With 4,546 manmade pieces of machinery and debris whizzing through space in every direction, it was probably inevitable that one would go astray and become what Zbigniew Brzezinski yesterday called a little "Space Age difficulty" - an unguided craft headed home to Earth.

And it was probably just as inevitable, in this day and age, that first to spot the problem was a computer.

That discovery was made in early December deep inside Cheyenne Mountain in the Colorado Rocky Mountains where the North American Air Defense Command maintains a computerized watch on every item floating in space.

Cosmos 954. NORAD's name for the errant Soviet satellite - one of 939 working, satellites now in space - began losing speed and altitude faster than expected. The change triggered a warning in the NORAD computer and the military alerted the Central Intelligence Agency and other intelligence agencies.

Exactly when NORAD learned something was wrong is a classified intelligence secret, military officials maintained yesterday, although schoolboy ham radio operators in Europe who were tracking the Soviet satellite's radio emissions apparently were in on the secret almost from the start.

"It's been quite well known among ham radio operators for some time," Leonard David, head of the Forum for the Advancement of Students in Science and Technology said yesterday. David said his Washington-based group got a telegram from the European ham operators about the satellite's problems last week - before the United States formally notified members of the North Atlantic Treaty Organization, Japan, Australia and New Zealand.

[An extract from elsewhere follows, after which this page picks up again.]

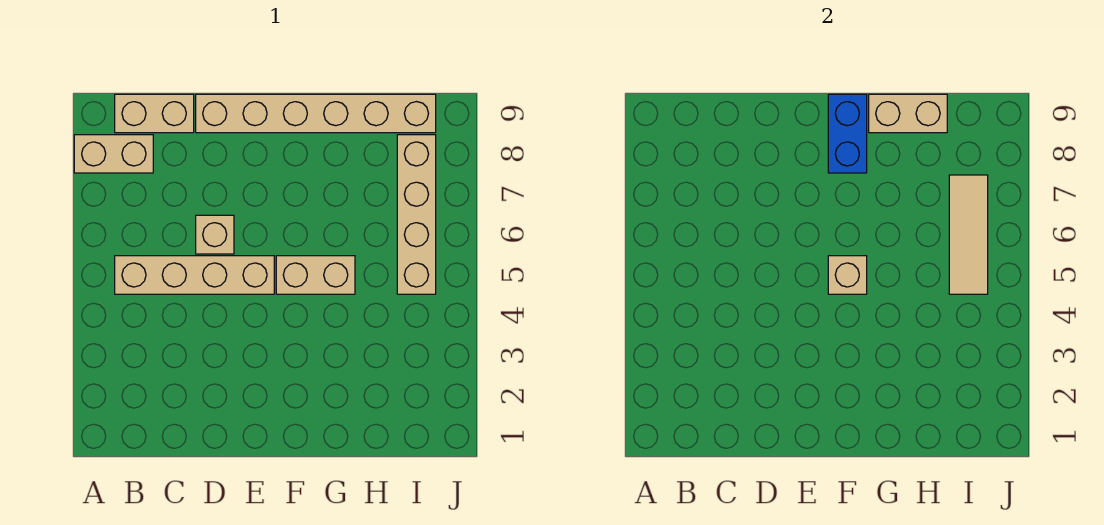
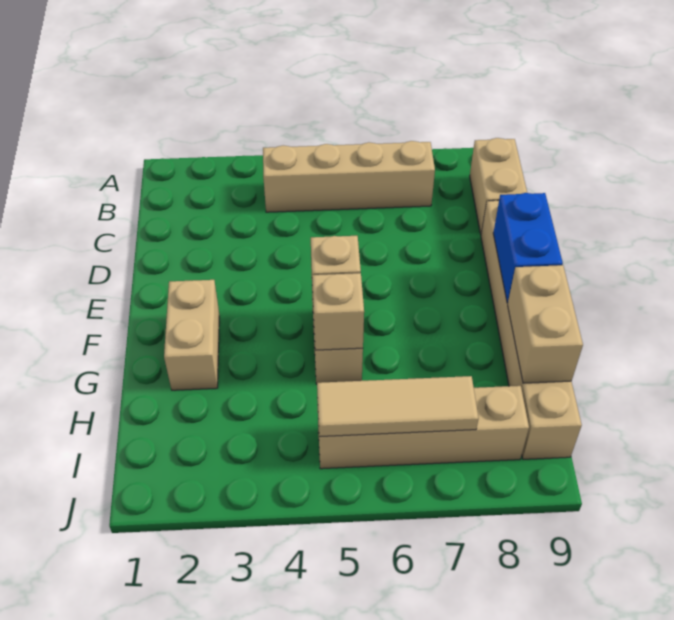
tan brick A8:B8 level 1 -> tan brick F2:G2 level 1
tan brick B5:E5 level 1 -> tan brick B4:B7 level 1
tan brick D6 level 1 -> tan brick G5 level 2
blue brick F8:F9 level 2 -> blue brick E9:F9 level 2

In military jargon, Cosmos 954 was "de-orbiting": spinning closer and closer to earth with a potentially lethal nuclear cargo.

The problem, military officials said yesterday, was that despite the computer's ability to forecast a possible reentry route for the satellite, no one could tell pricesly where it would go once it struck the relative density of the Earth's atmosphere.

The officials compared the situation to that of a stone hurled into a calm lake. Sometimes the stone skips across the water and sometimes it follows its original trajectory and goes straight down.

"We knew where it was going to land at 6:53 a.m. a when it hit the atmosphere," said a Pentagon spokesman. "Before that it could have gone anywhere in the world."

The Canadian Ministry of Defense, which is part of NORAD, was offered two choices spelling out the dimensions of the problem. The renegade satellite, the Cauadians were told, might hit in the far north of their country - or it might come down in the South Atlantic.

Brzezinski said yesterday that the White House was notified of the problem by U.S. intelligence officials in late December. Other senior officials said, however, that at the time U.S. intelligence specialists were still hoping that the Russians had a fail-safe device on board Cosmos 954 that would hurl it off into space if the problem couldn't be corrected.

That hope was dashed Jan. 6 when the satellite became "sharply depresurized." U.S. experts, by then tracking the craft closely saw the inevitable fate of Cosmos 954.

"What they (the Russians) were saying was that it had stopped working and they were no longer in control," a U.S. official said.

Brzezinski and a small committee of top administration officials began meeting almost daily after that in the Executive Office Building office of Benjamin Huberman, a National Security Council staff member designated to head the group. Analysts told them the risk to life from the satellite crashing to earth was "negligible."

Brzezinski, meanwhile, began communicating with Soviet Ambassador Anatolly Dobrynin. On Jan. 12, he said, he sent Dobrynin a message expressing the President's concern that "if the debris fell near a populated area there could be a serious hazard to the public."

The Soviets responded through Dobrynin two days later in a reply that Brzezinski described as "somewhat reassuring but not fully satisfactory."

Brzezinski sent another message asking for reassurance that if the satellite came down it would not cause a nuclear explosion. That information, he said, was conveyed by Dobrynin Jan. 19.

With that, U.S. and Canadian officials began to count down to the satellite's re-entry and prepare for possible nuclear contamination problems. White HOuse officials notified a number of friendly nations of the problem and briefed several congressional leaders.

"The real wonder is that it never leaked," said a White House official yesterday.

Just before the sun came up yesterday seven U.S. planes loaded with radiation decontamination equipment were standing by at air bases around the country - including one C-141 at Andrews Air Force Base. The Canadians had additional 22-man "nuclear accident standby crews" waiting as the satellite came streaking closer.

By 6:57 it was all over.The "Space Age difficulty" ended up as a spectacular celestial show for the handful of those around to watch. In Yellowknife, 850 miles north of the U.S. border, Canadians unaware of what was happening gaped at the rain of fireballs sweeping across the sky as the satellite disintegrated.

"All of the pieces were bigger than shooting stars," said Marie Runman, on her way to work in the predawn darkness. "As it was disappearing the main piece turned bright red," she marveled. "It was just fantastic."